Justin Brown’s joy in building with wood started as a kid in Trail, BC. …Now at StructureCraft’s headquarters in Abbotsford, B.C., he is a project structural engineer. …The panel approach, explains Brown, means structures go together “just like an Ikea project. You drop one in place, then go get the next one, with a purpose-built set of instructions on how it goes together.” That makes for fast on-site construction. …“We were able to use mass timber on a much larger scale than was ever done in Europe,” said Tobias Fast, director of digital practice at Fast + Epp’s Vancouver office. “I’d say B.C. is still probably the hotbed of design and knowledge,” he observed, though U.S. building codes have allowed quick adoption of similar-sized projects. “Now the Europeans are also trying to go taller. 

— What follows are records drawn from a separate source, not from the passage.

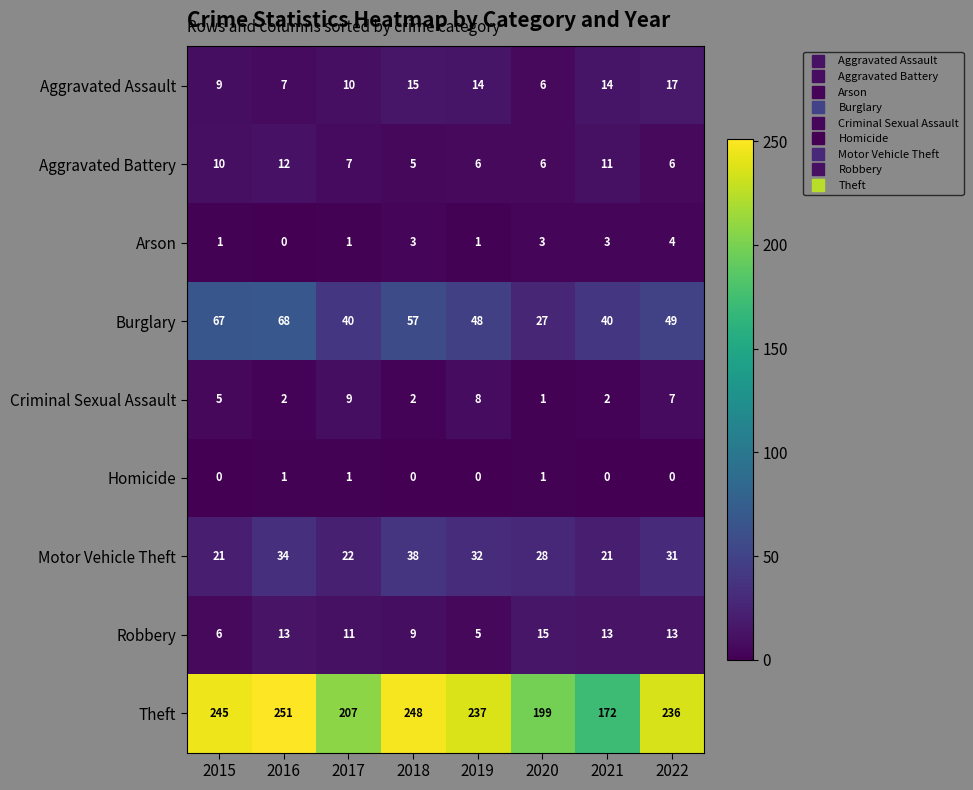

Which series has the largest range (max minus min)?

Theft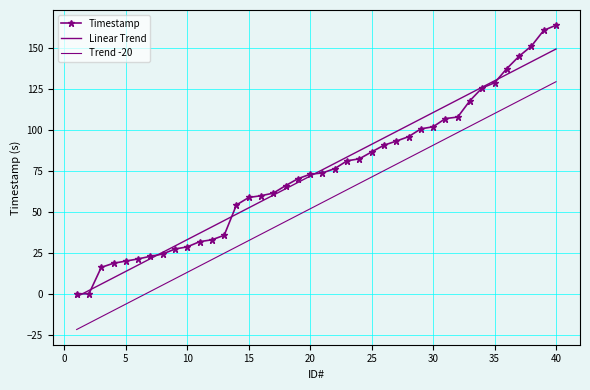

At which category is the sum across all series the highest?

39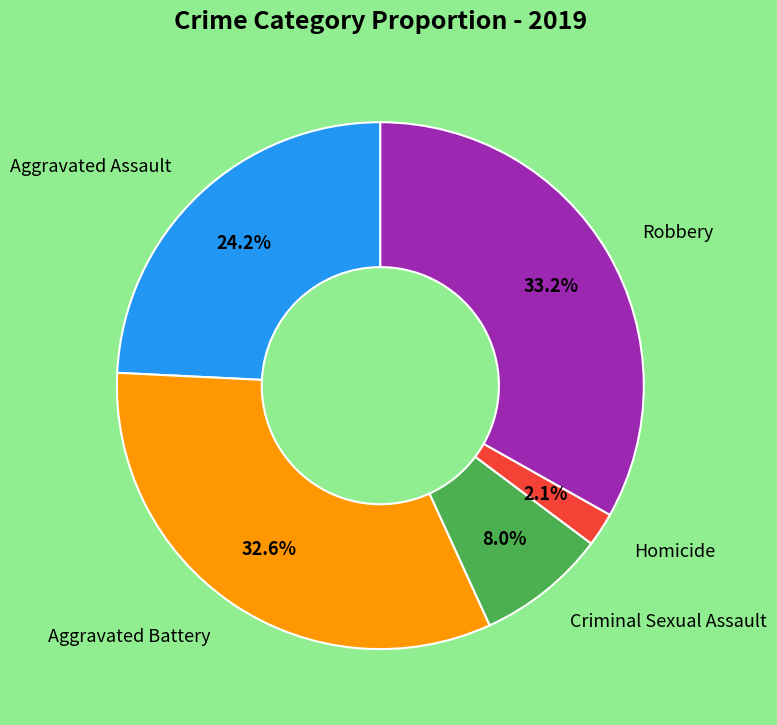

Is there a majority slice in this chart?

No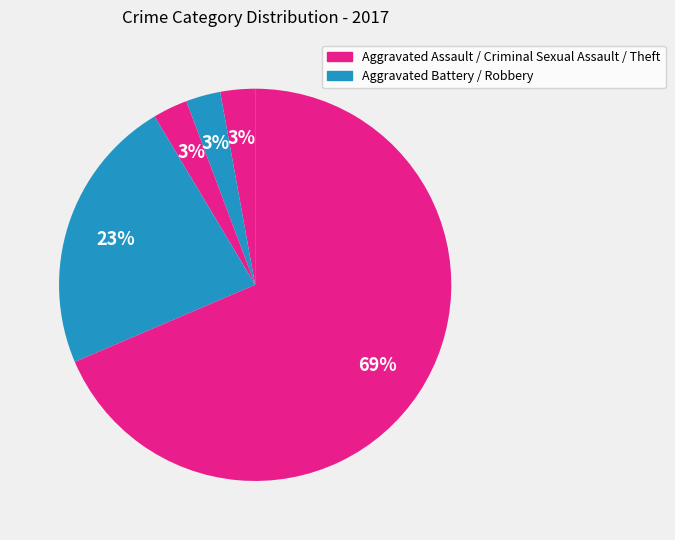

Which slice represents more than half of the pie?

Theft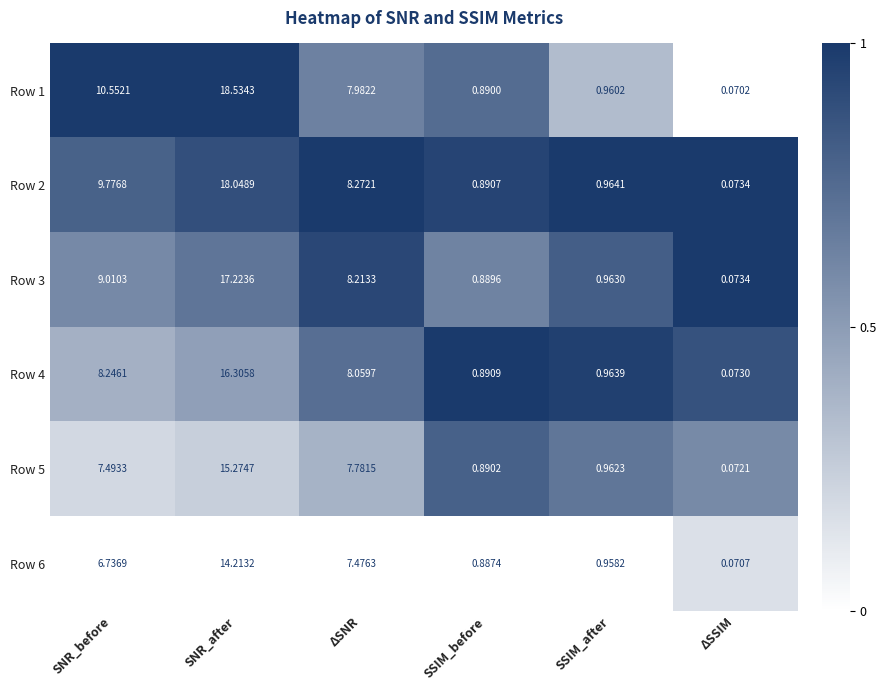

At which label is Row 3 closest to 8?

ΔSNR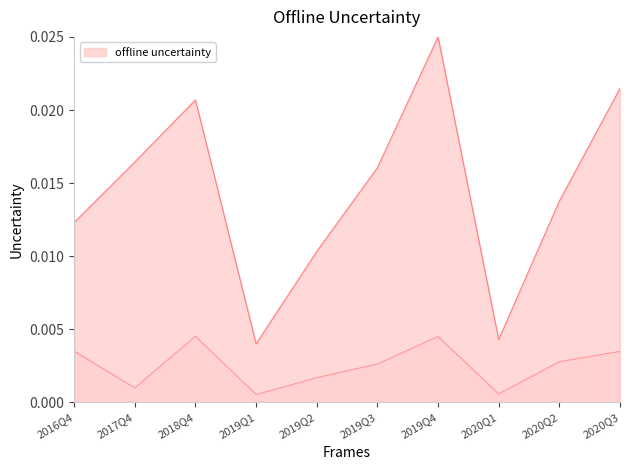

True or false: TOTAL_OPERATE_INCOME has more than 1 interior local peaks.

True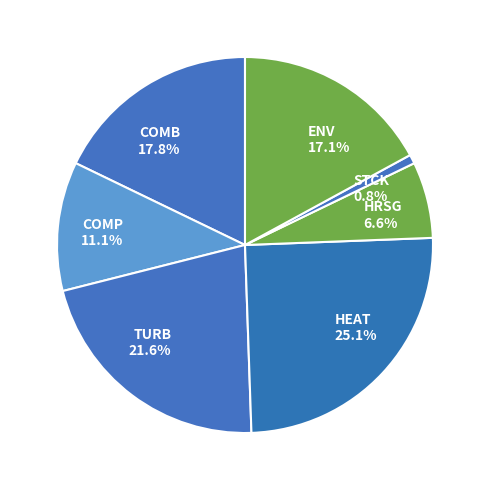

How many segments does this pie chart have?

7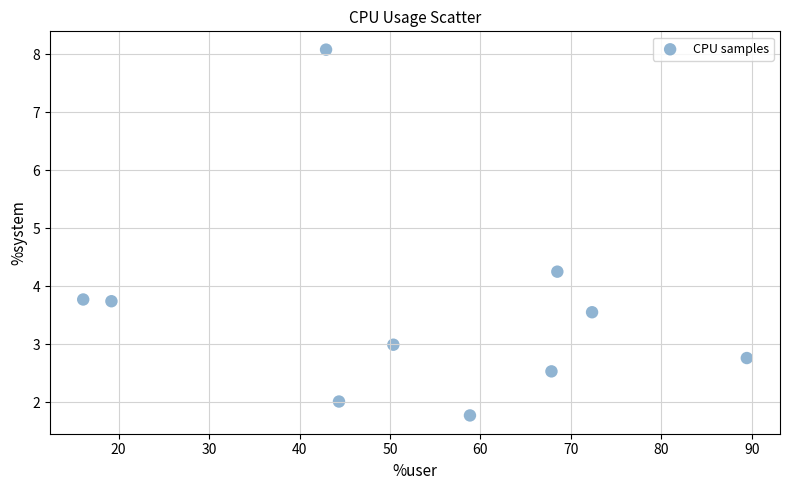

What is the average X value?

53.0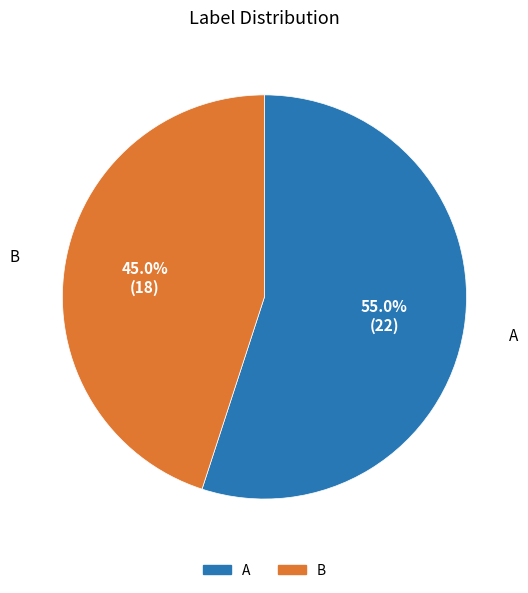

How many slices are in this pie chart?

2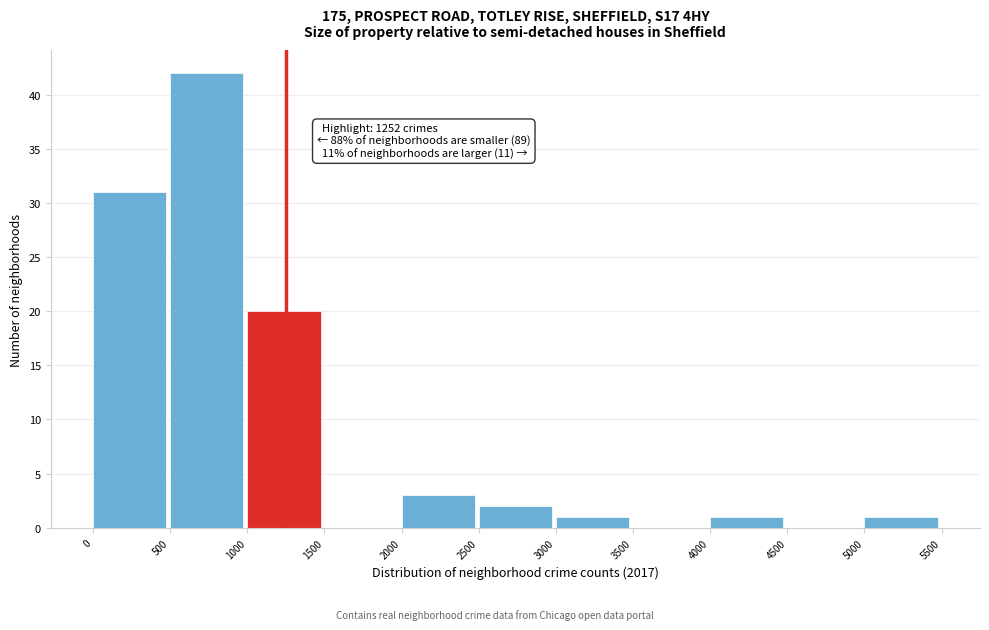

Over which range of the x-axis is the bar tallest?

500 to 1000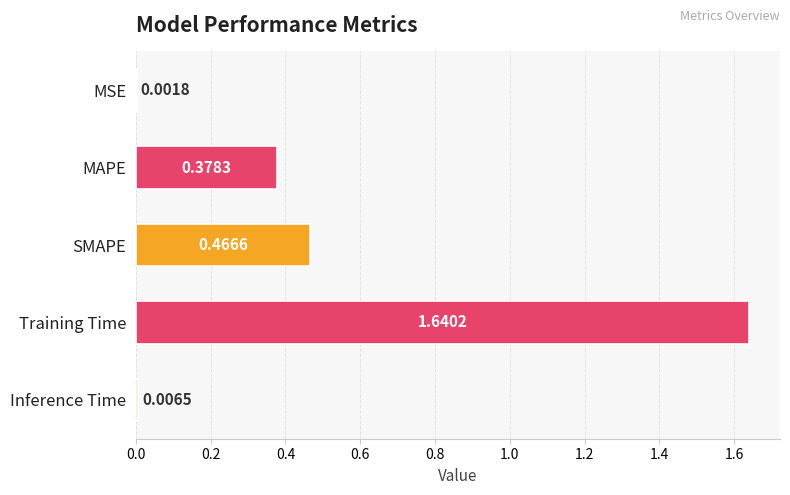

How many distinct data groups are displayed?

1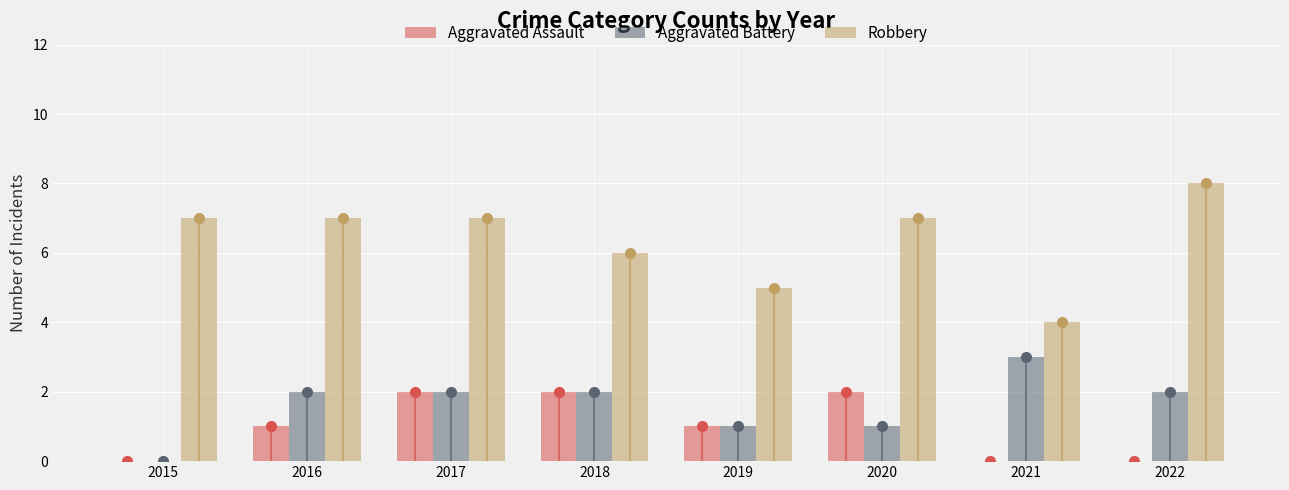

At which label does Aggravated Battery first exceed 2?

2021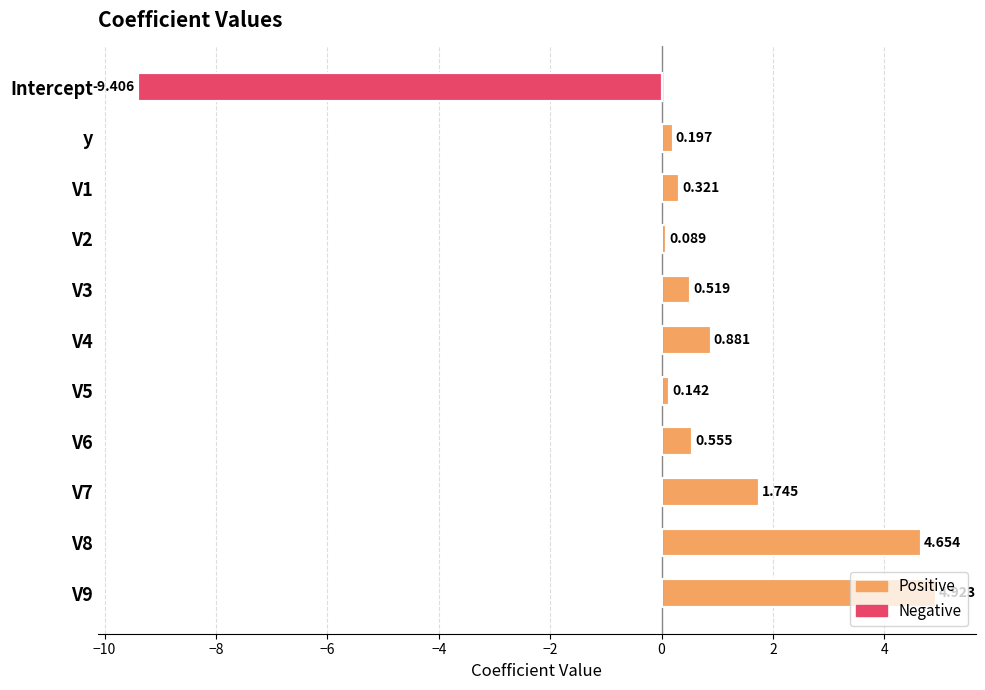

Which label corresponds to the smallest value in the chart?

Intercept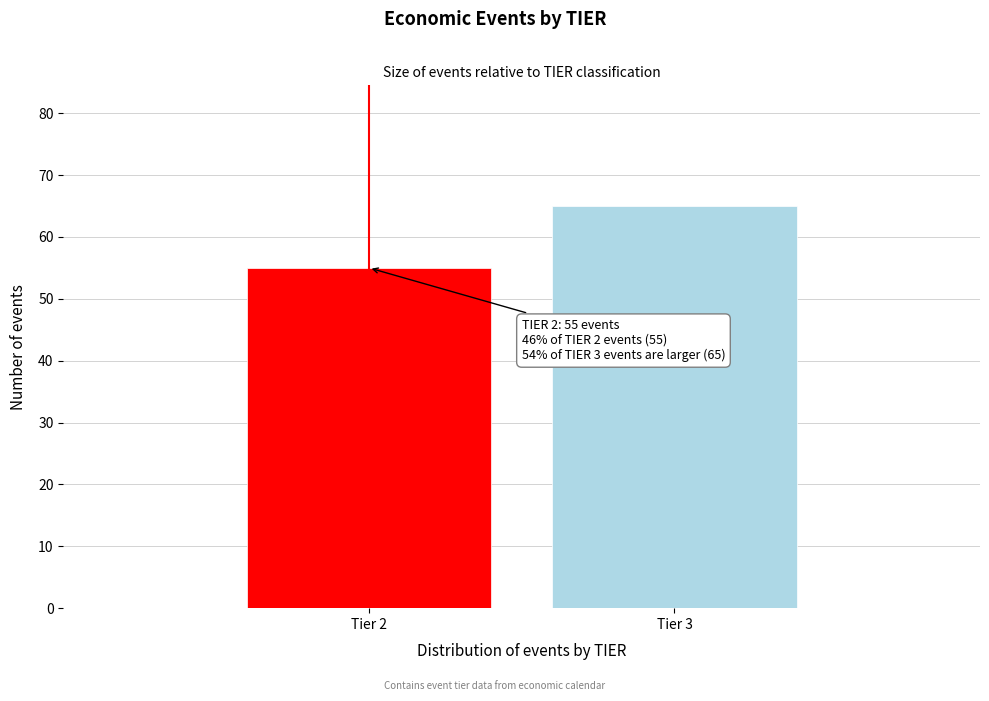

Reading left to right, what are all the values shown in this chart?

55	65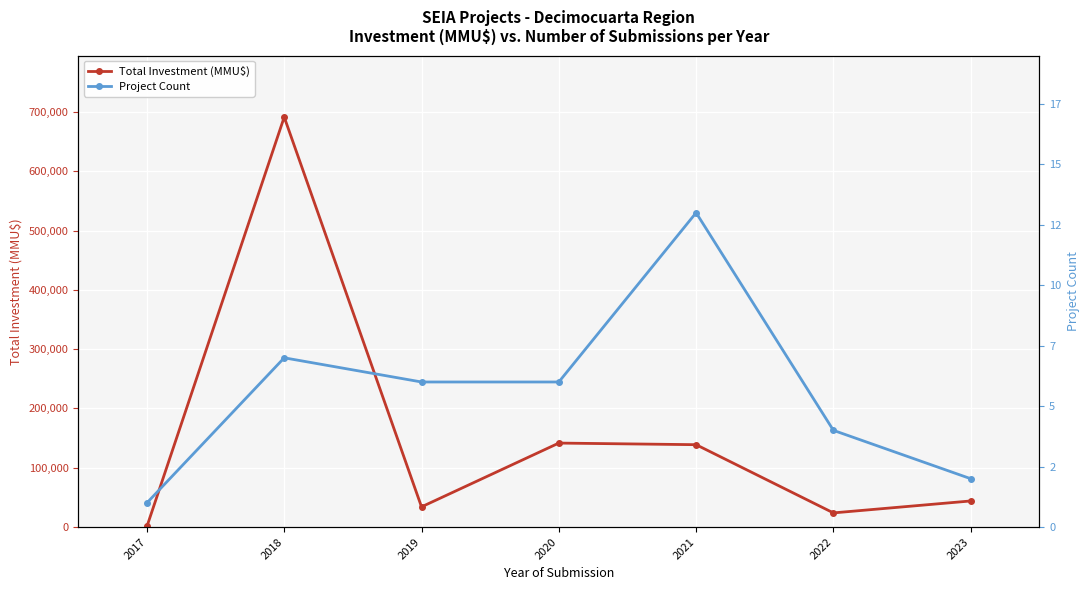

Is this an area chart (filled region under the line)?

No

Considering that construction accounts for 13 per cent of the country’s greenhouse gas emissions, proponents of mass timber say it offers a sustainable building solution, as wood stores carbon and trees are a renewable resource. Oregon environmental groups are among those who’ve urged caution about such claims… But Brown offers a calculation of the possible gains by citing a tower in Minneapolis that showed “what the new office building could look like in North America.” Called T3, the building designed by Vancouver’s Michael Green Architecture used 3,600 cubic metres of wood, which will sequester about 3,200 tonnes of carbon during the building’s life. …In 2016, there were only four manufacturers in North America, according to an RBC report. By 2022, that number had risen to 22 and it is expected to more than double in five years.